Last night Jason and I were in the mood for chocolate and cookies. I remembered that I had found a recipe I wanted to try from a blog I just stumbled across a few weeks ago called The Kitchen Sink Recipes. The blog is great and I recommend you all take a look at it sometime. Ironically, the author lives just a hop, skip, and jump away from us over in Chicago. I am not sure why, but I always seem to enjoy blogs that are written by people who live near me.
- ½ cup all-purpose flour
- ¼ cup whole wheat flour
- 1 cup regular oats
- ½ teaspoon baking soda
- ½ teaspoon cinnamon
- ¼ teaspoon salt
- ¾ cup packed brown sugar
- ¼ cup unsalted butter, room temperature
- 1 teaspoon pure vanilla extract
- 1 large egg
- 1 tablespoon light corn syrup
- ½ cup chocolate chips
- 1/3 cup raisins
- 1/3 cup chopped walnuts
- 2 tablespoons unsweetened coconut
- Preheat oven to 350°. Lightly spray a square 9×9 baking pan or line with parchment paper.

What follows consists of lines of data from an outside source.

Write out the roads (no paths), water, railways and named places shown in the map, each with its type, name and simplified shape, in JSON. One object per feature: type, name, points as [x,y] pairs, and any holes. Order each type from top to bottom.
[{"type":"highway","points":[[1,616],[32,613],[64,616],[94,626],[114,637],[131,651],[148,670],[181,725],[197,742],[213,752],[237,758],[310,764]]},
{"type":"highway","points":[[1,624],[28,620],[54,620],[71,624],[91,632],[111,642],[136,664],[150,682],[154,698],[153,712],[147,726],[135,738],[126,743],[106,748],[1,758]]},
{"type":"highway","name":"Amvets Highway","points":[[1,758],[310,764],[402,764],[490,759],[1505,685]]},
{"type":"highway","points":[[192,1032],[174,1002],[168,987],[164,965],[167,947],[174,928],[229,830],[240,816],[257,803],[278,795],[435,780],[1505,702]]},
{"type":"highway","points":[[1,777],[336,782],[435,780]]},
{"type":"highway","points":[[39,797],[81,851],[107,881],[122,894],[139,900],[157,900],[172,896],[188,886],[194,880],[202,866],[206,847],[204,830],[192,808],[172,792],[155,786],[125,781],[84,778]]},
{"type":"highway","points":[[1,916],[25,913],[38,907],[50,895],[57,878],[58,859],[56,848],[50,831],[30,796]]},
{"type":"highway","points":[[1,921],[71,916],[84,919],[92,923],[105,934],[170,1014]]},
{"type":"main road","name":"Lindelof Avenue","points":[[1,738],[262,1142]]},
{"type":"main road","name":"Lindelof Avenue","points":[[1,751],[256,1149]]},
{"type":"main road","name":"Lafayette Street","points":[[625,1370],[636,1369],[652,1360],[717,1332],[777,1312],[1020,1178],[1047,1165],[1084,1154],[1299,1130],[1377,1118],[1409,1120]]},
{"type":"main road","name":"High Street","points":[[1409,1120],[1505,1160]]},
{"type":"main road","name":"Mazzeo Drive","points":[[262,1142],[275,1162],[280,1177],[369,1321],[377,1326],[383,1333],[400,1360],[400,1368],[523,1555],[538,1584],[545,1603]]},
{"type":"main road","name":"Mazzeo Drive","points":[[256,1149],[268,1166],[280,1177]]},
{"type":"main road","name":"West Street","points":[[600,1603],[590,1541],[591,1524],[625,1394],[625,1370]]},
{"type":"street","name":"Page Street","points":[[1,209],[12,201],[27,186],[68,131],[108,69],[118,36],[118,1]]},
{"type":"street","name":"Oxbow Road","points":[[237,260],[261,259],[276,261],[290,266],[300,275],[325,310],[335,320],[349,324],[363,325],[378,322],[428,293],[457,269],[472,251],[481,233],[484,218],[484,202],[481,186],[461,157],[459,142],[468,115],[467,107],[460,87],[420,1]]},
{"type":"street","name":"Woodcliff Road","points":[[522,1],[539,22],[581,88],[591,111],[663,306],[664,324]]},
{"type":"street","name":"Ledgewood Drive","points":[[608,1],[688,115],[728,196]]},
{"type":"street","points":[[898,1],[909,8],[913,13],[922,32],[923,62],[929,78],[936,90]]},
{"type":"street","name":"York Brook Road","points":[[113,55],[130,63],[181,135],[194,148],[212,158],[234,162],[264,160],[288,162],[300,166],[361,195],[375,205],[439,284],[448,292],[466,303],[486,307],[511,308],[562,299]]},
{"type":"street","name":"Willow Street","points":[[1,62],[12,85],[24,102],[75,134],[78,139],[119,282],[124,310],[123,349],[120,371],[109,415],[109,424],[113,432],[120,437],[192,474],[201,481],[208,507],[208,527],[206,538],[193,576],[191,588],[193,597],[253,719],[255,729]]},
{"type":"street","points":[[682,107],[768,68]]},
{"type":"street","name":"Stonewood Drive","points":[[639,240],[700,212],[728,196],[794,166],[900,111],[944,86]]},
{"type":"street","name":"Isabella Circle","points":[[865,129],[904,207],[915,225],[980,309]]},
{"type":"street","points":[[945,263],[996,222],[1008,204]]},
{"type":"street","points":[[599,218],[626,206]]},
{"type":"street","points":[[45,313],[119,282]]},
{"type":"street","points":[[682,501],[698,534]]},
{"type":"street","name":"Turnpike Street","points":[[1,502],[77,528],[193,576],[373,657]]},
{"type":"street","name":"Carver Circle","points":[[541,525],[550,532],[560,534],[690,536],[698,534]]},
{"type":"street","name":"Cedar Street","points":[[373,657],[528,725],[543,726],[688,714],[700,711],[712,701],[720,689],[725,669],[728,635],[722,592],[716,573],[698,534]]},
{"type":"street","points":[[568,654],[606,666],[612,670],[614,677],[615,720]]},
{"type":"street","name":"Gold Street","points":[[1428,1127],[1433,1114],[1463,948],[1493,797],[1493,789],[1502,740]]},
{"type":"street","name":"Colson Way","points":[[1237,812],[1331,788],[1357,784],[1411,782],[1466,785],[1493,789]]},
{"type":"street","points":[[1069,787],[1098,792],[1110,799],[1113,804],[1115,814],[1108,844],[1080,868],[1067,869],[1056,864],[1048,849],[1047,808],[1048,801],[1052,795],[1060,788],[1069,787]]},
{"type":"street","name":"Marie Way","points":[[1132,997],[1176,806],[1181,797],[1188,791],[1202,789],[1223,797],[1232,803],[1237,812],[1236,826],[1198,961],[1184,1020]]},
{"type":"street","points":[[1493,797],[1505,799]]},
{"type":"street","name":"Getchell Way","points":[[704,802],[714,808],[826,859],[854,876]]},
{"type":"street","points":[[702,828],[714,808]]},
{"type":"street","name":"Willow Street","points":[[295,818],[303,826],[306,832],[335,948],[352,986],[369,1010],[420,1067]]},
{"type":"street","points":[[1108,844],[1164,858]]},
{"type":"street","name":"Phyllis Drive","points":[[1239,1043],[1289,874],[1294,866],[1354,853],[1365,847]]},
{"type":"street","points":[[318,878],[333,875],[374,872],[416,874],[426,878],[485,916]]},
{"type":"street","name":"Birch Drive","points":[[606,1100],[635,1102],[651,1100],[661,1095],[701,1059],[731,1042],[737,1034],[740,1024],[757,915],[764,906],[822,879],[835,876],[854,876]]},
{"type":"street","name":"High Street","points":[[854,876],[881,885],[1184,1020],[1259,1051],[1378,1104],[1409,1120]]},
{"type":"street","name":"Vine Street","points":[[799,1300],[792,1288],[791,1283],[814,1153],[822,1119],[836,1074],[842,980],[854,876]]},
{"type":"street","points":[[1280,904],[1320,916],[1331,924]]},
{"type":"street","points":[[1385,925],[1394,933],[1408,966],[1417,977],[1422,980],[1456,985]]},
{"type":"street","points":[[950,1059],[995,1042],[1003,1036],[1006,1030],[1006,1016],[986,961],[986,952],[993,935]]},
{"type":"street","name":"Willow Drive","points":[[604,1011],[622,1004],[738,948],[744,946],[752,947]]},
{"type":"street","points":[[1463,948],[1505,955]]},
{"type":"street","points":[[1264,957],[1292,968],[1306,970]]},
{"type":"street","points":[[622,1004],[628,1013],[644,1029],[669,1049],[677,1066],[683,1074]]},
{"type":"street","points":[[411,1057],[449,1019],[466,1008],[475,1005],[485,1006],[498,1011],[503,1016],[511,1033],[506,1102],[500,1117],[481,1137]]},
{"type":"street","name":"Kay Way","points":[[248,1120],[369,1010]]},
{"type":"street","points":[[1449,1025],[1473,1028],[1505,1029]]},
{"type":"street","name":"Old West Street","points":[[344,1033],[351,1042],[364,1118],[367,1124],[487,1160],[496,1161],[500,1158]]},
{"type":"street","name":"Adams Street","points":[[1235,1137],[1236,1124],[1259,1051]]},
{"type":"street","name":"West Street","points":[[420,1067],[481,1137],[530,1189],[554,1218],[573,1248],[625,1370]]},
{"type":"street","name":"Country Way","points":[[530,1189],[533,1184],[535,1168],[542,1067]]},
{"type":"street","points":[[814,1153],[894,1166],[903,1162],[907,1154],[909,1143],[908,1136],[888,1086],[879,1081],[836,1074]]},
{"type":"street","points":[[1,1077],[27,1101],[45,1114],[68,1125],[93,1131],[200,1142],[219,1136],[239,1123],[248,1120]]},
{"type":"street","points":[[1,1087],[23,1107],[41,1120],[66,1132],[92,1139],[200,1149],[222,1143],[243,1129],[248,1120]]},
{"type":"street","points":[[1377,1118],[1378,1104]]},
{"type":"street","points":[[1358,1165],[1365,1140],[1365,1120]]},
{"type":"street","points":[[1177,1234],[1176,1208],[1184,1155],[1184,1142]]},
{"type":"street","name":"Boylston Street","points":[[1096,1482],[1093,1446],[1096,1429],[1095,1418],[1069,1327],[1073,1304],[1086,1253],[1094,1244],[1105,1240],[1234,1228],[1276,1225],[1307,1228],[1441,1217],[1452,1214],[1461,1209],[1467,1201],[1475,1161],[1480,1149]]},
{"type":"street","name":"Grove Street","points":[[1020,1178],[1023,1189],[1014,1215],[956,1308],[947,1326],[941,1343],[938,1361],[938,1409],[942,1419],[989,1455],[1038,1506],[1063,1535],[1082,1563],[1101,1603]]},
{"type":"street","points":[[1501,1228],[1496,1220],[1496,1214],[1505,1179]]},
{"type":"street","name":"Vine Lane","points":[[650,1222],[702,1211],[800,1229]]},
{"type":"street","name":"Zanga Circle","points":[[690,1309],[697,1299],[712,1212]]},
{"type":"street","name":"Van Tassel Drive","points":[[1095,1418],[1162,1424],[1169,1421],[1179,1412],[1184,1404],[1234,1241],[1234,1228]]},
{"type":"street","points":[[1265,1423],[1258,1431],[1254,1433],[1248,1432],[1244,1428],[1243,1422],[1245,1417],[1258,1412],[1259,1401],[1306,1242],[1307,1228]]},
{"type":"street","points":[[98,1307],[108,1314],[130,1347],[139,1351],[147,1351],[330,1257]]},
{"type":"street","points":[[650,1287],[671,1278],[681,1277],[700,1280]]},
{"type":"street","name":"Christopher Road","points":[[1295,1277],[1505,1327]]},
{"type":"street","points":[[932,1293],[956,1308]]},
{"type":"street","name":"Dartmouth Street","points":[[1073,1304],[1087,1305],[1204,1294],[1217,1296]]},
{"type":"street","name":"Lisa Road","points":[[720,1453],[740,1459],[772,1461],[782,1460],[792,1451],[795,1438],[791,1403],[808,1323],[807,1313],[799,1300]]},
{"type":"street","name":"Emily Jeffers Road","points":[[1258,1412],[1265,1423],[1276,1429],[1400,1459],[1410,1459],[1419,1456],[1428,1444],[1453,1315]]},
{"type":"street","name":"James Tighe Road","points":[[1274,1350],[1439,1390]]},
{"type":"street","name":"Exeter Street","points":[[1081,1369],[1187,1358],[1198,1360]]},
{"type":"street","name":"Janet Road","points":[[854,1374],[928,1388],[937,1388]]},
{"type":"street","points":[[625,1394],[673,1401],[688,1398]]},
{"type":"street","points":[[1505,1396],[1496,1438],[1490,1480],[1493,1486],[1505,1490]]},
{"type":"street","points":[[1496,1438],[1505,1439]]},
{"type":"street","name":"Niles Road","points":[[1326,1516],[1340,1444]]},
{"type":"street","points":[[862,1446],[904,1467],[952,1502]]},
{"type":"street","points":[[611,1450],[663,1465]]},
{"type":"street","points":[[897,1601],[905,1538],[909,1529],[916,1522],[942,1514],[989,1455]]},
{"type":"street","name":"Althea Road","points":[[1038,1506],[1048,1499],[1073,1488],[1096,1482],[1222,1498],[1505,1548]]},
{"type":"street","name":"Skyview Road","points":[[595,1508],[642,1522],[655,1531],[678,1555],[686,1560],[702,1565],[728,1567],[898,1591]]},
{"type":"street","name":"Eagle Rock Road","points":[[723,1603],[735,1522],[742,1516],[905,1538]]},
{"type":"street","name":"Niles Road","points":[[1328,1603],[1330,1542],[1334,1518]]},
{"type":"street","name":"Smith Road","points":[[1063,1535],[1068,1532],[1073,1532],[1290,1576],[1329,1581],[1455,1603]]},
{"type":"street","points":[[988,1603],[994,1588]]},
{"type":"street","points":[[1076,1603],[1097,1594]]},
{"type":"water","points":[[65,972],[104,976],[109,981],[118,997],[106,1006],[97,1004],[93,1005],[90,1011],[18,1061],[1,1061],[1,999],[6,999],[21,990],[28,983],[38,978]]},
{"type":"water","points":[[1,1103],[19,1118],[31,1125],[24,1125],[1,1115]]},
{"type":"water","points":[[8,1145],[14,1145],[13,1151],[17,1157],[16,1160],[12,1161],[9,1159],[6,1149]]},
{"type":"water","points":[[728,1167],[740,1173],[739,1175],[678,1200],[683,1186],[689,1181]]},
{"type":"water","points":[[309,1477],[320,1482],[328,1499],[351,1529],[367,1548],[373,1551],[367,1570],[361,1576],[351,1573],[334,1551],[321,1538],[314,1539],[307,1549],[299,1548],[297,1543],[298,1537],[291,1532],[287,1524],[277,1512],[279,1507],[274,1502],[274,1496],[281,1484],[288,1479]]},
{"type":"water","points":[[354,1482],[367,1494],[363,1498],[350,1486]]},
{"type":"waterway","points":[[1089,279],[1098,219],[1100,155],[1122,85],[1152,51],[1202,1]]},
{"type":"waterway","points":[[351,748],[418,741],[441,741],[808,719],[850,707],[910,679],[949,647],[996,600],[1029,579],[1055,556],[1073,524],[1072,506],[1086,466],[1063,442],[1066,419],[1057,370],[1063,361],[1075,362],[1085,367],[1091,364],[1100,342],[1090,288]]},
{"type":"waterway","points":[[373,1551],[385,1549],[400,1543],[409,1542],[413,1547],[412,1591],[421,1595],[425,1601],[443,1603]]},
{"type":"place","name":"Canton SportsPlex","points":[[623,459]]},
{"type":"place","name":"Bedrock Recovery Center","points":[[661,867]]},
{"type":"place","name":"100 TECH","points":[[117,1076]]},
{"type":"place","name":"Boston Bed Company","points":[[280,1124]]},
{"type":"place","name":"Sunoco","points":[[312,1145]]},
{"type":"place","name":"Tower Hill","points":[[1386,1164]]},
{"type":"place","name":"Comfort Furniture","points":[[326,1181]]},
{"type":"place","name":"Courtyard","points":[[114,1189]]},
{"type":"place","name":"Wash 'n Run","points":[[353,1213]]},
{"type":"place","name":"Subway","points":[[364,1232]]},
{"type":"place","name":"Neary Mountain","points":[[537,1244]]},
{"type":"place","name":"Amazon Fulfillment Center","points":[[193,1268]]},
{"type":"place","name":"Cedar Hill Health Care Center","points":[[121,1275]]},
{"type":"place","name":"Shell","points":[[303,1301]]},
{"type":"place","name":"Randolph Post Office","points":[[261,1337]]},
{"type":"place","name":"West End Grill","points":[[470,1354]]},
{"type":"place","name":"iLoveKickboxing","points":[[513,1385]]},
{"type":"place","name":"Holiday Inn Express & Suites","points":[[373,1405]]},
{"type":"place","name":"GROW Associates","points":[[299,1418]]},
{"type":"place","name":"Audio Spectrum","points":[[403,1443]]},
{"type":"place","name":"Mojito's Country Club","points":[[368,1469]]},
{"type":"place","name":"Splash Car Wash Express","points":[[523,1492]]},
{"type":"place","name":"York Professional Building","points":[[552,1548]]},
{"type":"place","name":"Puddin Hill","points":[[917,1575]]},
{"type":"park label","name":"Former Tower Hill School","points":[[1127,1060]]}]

- In a medium bowl, whisk together the flour, oats, baking soda, cinnamon and salt.
- In a large bowl beat the sugar and butter until creamy. Beat in the vanilla, egg and corn syrup.
- In two steps, add flour mixture and then beat until just combined.
- Fold in the remaining ingredients.
- Pour into the baking pan. With wax paper around your fingers, press the cookie mixture down lightly.
- Bake for 18-22 minutes, or until the top is golden brown. If you are looking to make regular cookies, just cut the baking time down to 12 minutes or so.
- Let cool for 15 minutes. Cut into 16 pieces.